- [Exercise set]:
**a)** Print everything in the passage on Jesse Russell from "After training as" down to "networks and services.".
**b)** From the passage on Jesse Russell, list every device and technology named in the sentence about the design he is most well known for.

After training as an electrical engineer at Tennessee State University, Jesse Russell went on to pioneer the field of digital cellular communication in the 1980s. Working in wireless communications for over 20 years, Russell has accrued over one hundred patents; he is most well known for his design of a cellular base station and the fiber optic microcell utilizing high power linear amplifier technology and digital modulation techniques, enabling new digital services for cell phone users. Russell continues to innovate in emerging technologies and the next generation of broadband wireless networks and serves as the CEO of incNetworks, which focuses on 4G networks and services.

- [Records shown]:
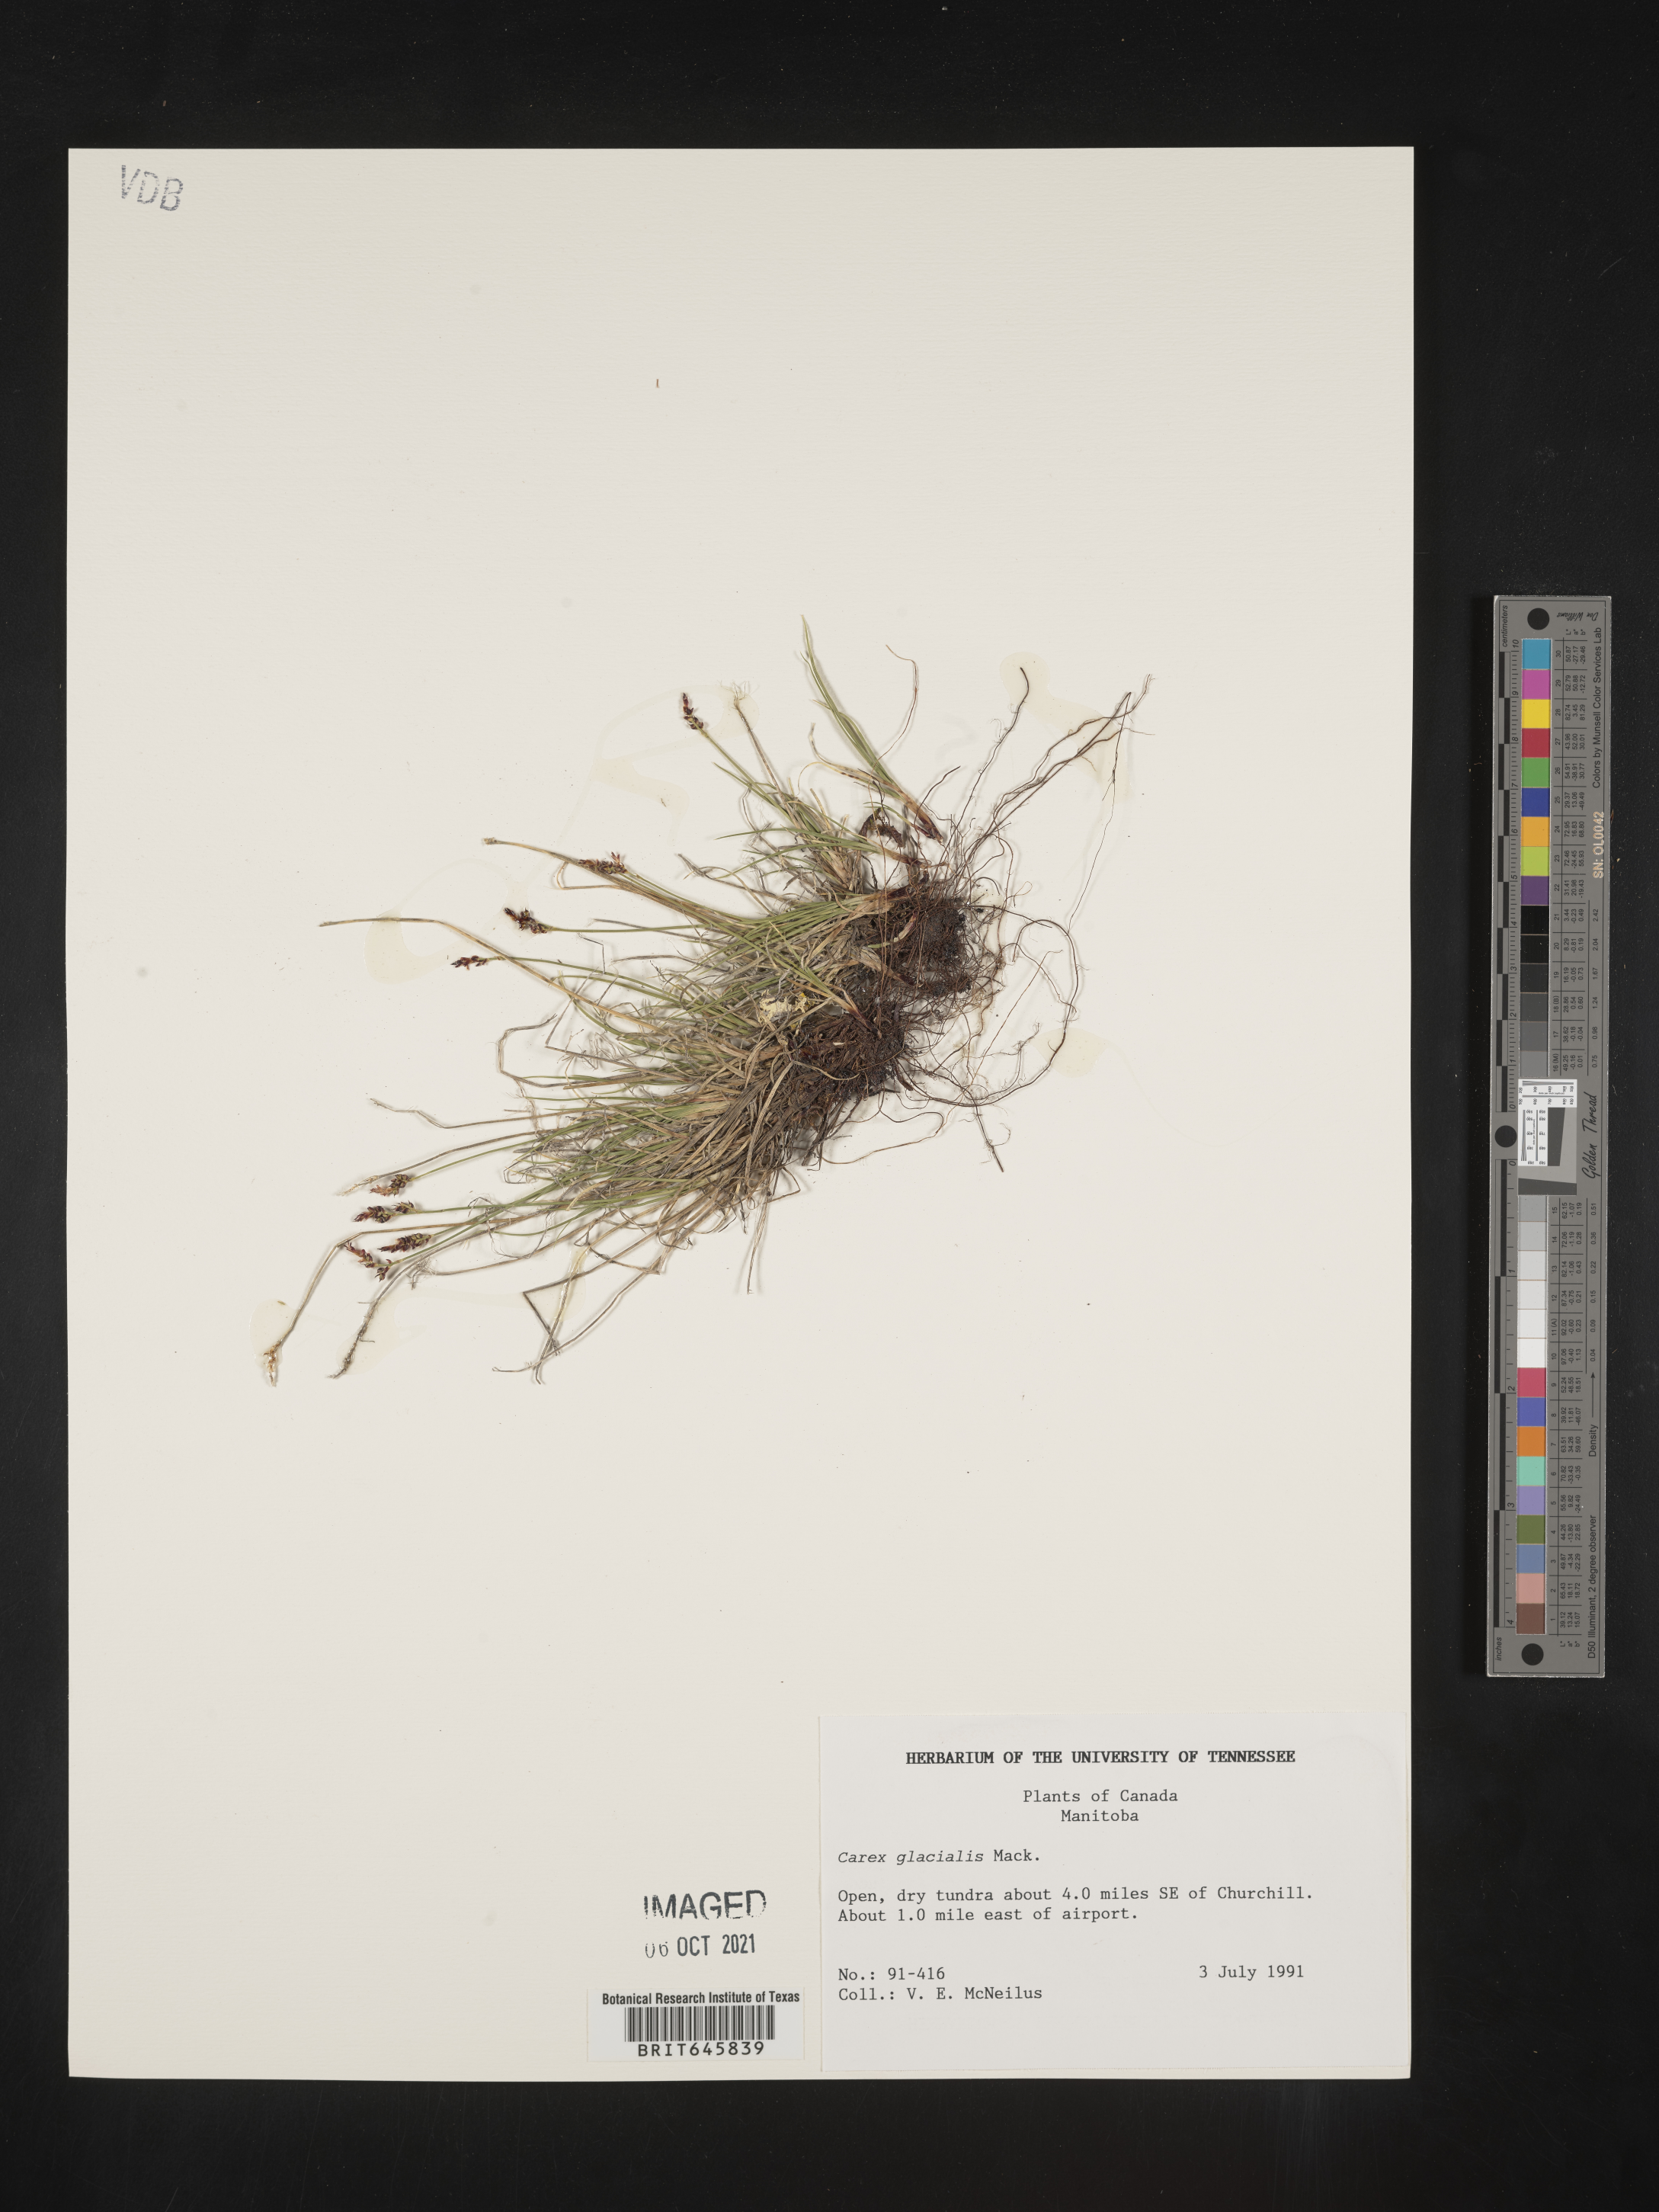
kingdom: Plantae
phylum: Tracheophyta
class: Liliopsida
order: Poales
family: Cyperaceae
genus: Carex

- [Task-by-task solutions]:
**a)**
After training as an electrical engineer at Tennessee State University, Jesse Russell went on to pioneer the field of digital cellular communication in the 1980s. Working in wireless communications for over 20 years, Russell has accrued over one hundred patents; he is most well known for his design of a cellular base station and the fiber optic microcell utilizing high power linear amplifier technology and digital modulation techniques, enabling new digital services for cell phone users. Russell continues to innovate in emerging technologies and the next generation of broadband wireless networks and serves as the CEO of incNetworks, which focuses on 4G networks and services.

**b)**
- cellular base station
- fiber optic microcell
- high power linear amplifier technology
- digital modulation techniques